Das ist mal ein echter Motivationsschub in Krisenzeiten! Stroetmanns Fabrik meldet eine Förderzusage vom Land NRW für das Kooperationsprojekt „Kulturhof Deitmar“ von Stroetmanns Fabrik, „Agenda Älterwerden“ der Stadt Emsdetten, Heimatbund und Teupen Schützen.
Stroetmann-Chefin Ulrike Wachsmund freut sich: „Eine gute Nachricht für uns und für die kulturelle Landschaft in Emsdetten. Mit dieser Förderung können wir im Park von Hof Deitmar gemeinsam mit den Kooperationspartnern viele tolle Projektideen realisieren.“

Das Land NRW hat über das Ministerium für Kultur und Wissenschaft mit dem Projekt „Dritte Orte“ Fördermittel von bis zu 450.000 € über den Zeitraum von drei Jahren zur Entwicklung kultureller Zentren im ländlichen Raum ausgeschrieben. Eine Fachjury unter Vorsitz des Parlamentarischen Staatssekretärs Klaus Kaiser hat aus 45 Bewerbungen jetzt 26 Projekte aus dem ganzen Land ausgewählt, die zu „Dritten Orten“ gestaltet werden sollen. Als „Dritte Orte“ bezeichnet das Ministerium Plätze des Zusammentreffens, die den Menschen die Möglichkeit der Begegnung mit Kunst und Kultur im ländlichen Raum bieten.

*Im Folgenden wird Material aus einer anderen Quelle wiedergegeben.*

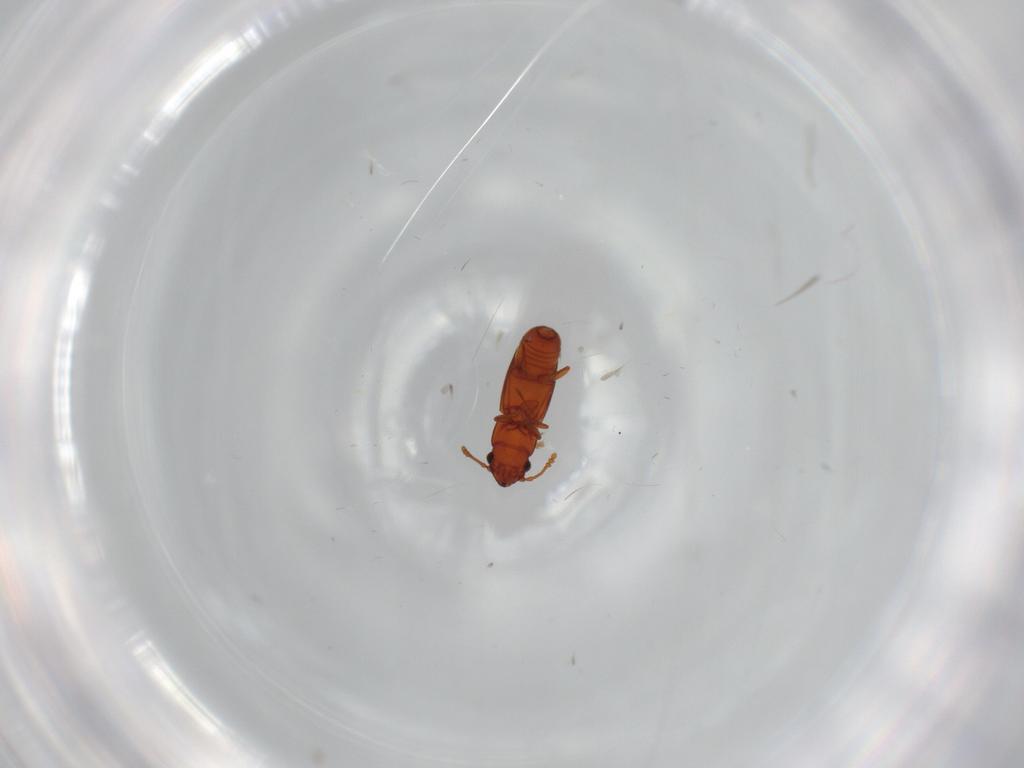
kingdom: Animalia
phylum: Arthropoda
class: Insecta
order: Coleoptera
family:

„Wir möchten mit dem Projekt „Kulturhof Deitmar“ eben eine Verbindung schaffen zwischen Tradition und Moderne, so dass wir eine Brücke schlagen zwischen der Soziokultur mit ihren innovativen Ansätzen und den Brauchtumsvereinen mit ihren Wurzeln in Heimat und Tradition.“ beschreibt Wachsmund die spannenden Möglichkeiten der vielfältigen Zusammenarbeit. Einige Ansätze habe es ja in diesem Jahr mit dem Backhausfrühstück und den Veranstaltungen in der Konzertmuschel bereits gegeben. Ein erstes Treffen mit allen Kooperationspartnern stellte Wachsmund noch für dieses Jahr in Aussicht.